The big human stomped on the Khalian’s foot.
Goodheart shrilled in anger and ran his claws into Sales’s arm. Then he pulled back with a howl, a slash of red across his abdomen, as Sales shrilled, “I have a claw, too!” Blood dripped from the slender dagger he’d pulled from his sleeve.
Goodheart sprang, claws reaching for Sales’s throat. Sales stumbled and fell, but drove a fist into the pirate’s belly, shoved stiffened fingers into the central nerve plexus above it, and brought a fist up to drive the big Khalian back. Goodheart stumbled away—and a fuming sphere hurtled from the opened lock. Goodheart dove back through it and the door clashed shut as the human ship filled with tear gas.
Coughing and gagging, Sales scrabbled at the fallen section of hull. One of his fighters realized what he was doing and leaped to join him.

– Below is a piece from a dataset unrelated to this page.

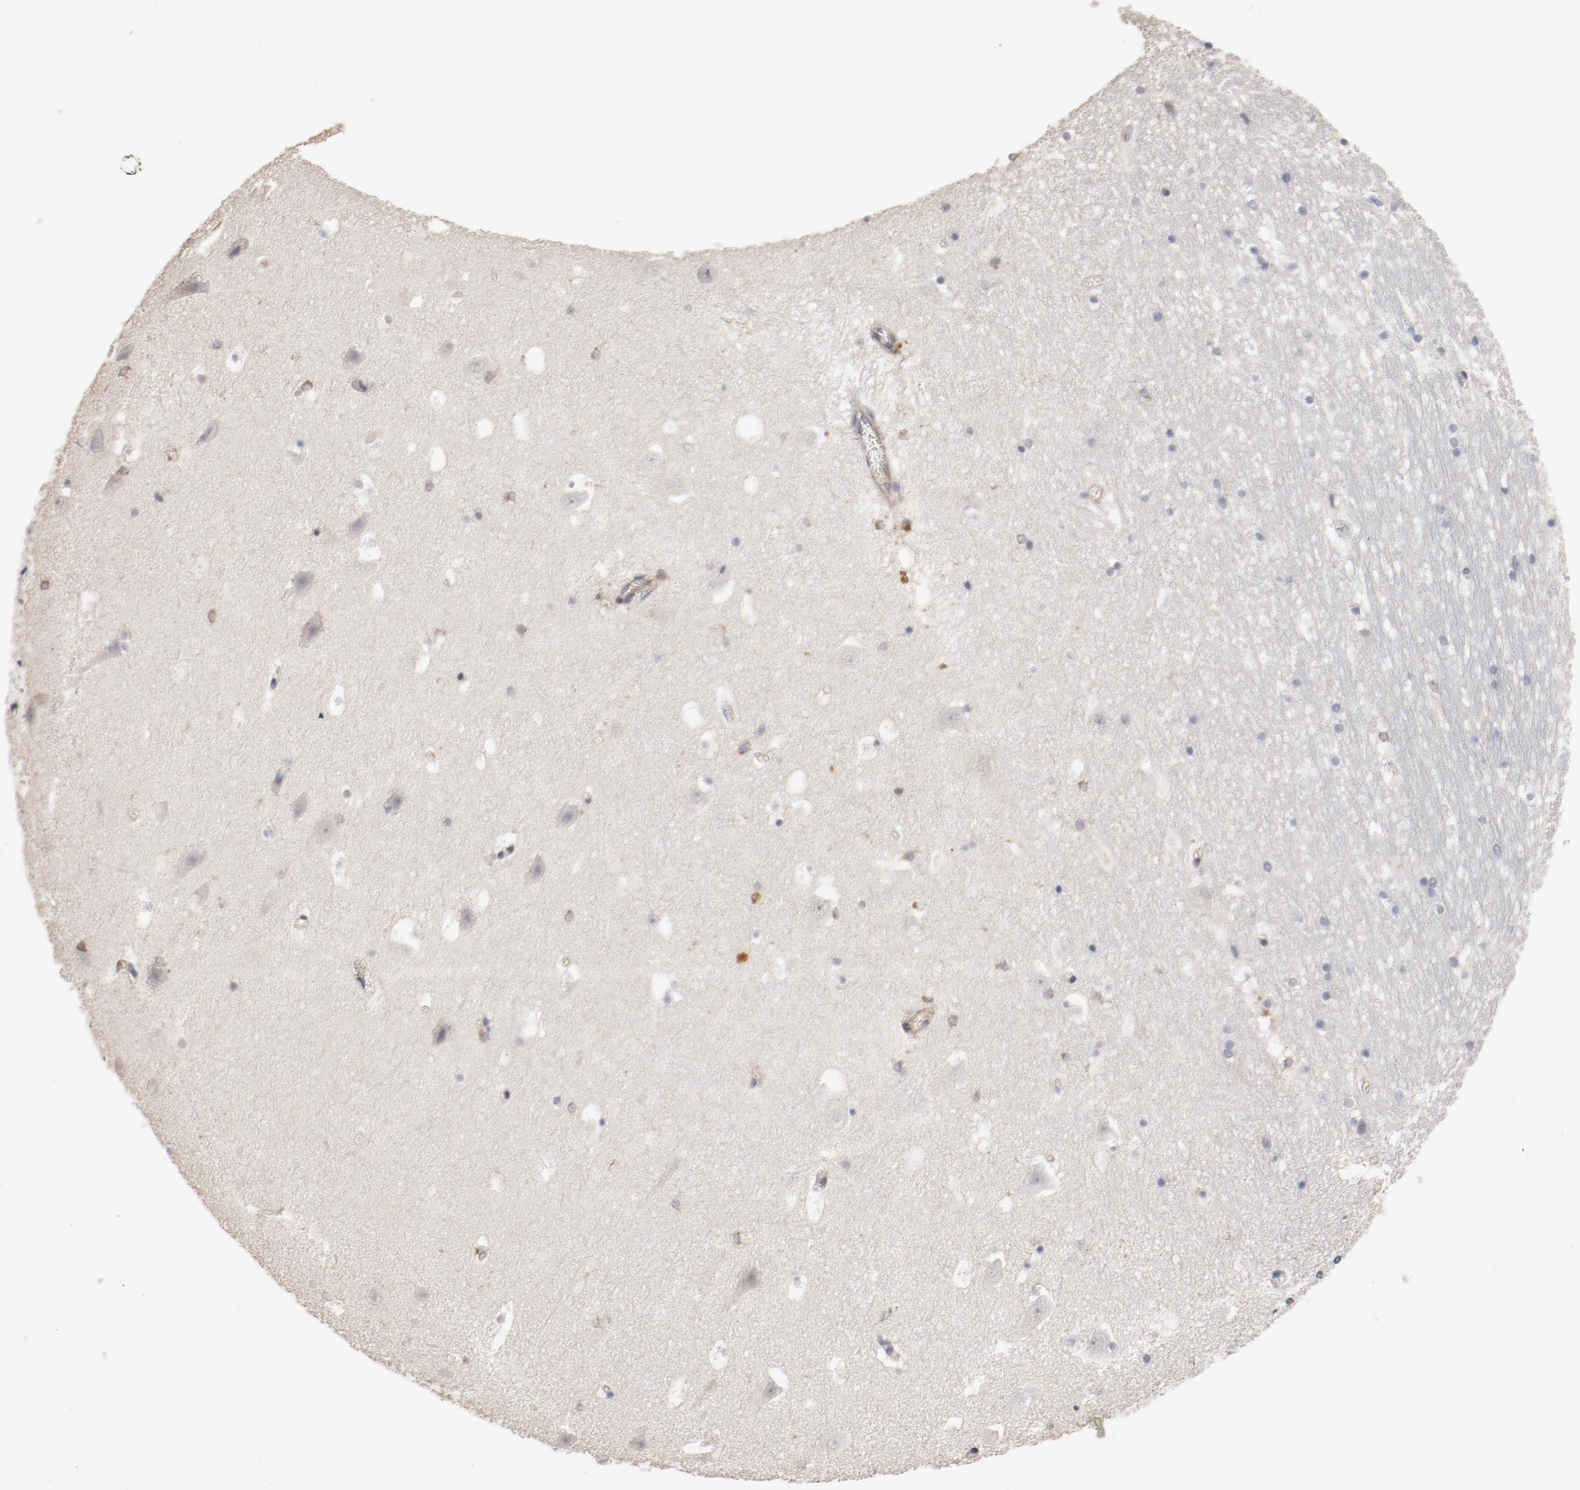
{"staining": {"intensity": "weak", "quantity": "<25%", "location": "cytoplasmic/membranous"}, "tissue": "hippocampus", "cell_type": "Glial cells", "image_type": "normal", "snomed": [{"axis": "morphology", "description": "Normal tissue, NOS"}, {"axis": "topography", "description": "Hippocampus"}], "caption": "This is an immunohistochemistry (IHC) micrograph of normal hippocampus. There is no expression in glial cells.", "gene": "CBL", "patient": {"sex": "male", "age": 45}}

Eyes streaming, they raised the steel plate by feel alone . . .
Then the ship rocked, and Sales knew Goodheart’s ship had kicked off from his. Too late, the tear gas streamed out into the vacuum of space—but the damage was done; his fighters rolled in the aisles, eyes streaming. He and his helper threw their weight against the plate, holding it back as vacuum tore at it, trying to ease it up level with the side of the ship . . .
Then the door to the bridge burst open, and a crewman in a spacesuit hopped in, picking his way among bodies, lugging a tool chest. He dropped it by the hole and yanked out a wad of metallic cloth, shaking out into a huge, ten-foot square. He draped it between the alloy circle and the hole in the hull, pressing the adhesive edges against the metal all around it, stamping it against the floor. “Let it go now, sir!”
Sales and the agent eased the metal circle against the bellying tarp. The spacesuited man yanked another out of the tool kit, unfolded it, and pressed it into place over the huge disk. Then he pulled out a small welder and began to bond the edges of the patch to the metal of the hull.
Air pressure began to return.
Sales turned, and felt fingers dabbing at his eyes. Blessed coolness flowed from them, and he blinked away the last of the tears, managing to see a mottled image of his soldiers, pulling themselves to their feet, as the navigator and captain went on among them, smearing an antidote balm on their eyes.
The ship shuddered.
Sales lurched down the aisle, careful to avoid bumping soldiers, into the control room, staring at the viewscreen.
The image of the Khalian ship was just beginning to glitter. An explosion rocked its tail; then it was gone.
“How many times did you hit him?” Sales grated.
“Only that last, sir,” the gunner answered. “His fire-control picked off all my other torpedoes. I got a couple of laser bums in, but I don’t know if they did more than scar his armor.”
The man in the spacesuit loomed in the door. “Mission accomplished, sir.”
Sales turned with a grin. “We kept him busy long enough, huh?”
“Yes, sir,” the man confirmed. “I bonded the telltale to his ship’s skin.”
Sales nodded and turned away. “Into hyperspace, Captain.”
“That confounded human!” Goodheart snarled. He winced as the medic lowered him down to the acceleration couch.
“Sir, you really should be in your own berth. . . .”
“This is my berth, Doctor! I must see how my ship fares, how she moves! What damage was there, Throb?”
“His cannon deeply scored us in two places, Captain, but did not pierce. We will need to replace those plates at home. And his final torpedo removed a control surface; we will need great care if we seek to maneuver in atmosphere. In all other respects, we are whole.”
“That, at least, is good fortune.” Goodheart lay back and let himself relax for a few moments. He had actually thought his end had come when he realized Sales had ripped him open—the pain had been almost unbearable, until his rage had hidden it. “That treacherous human,” he growled again. “To mask a war party as a passenger liner! To camouflage weapons turrets as control blisters! It was skillfully done, so elegantly done! A worthy adversary, worthy!”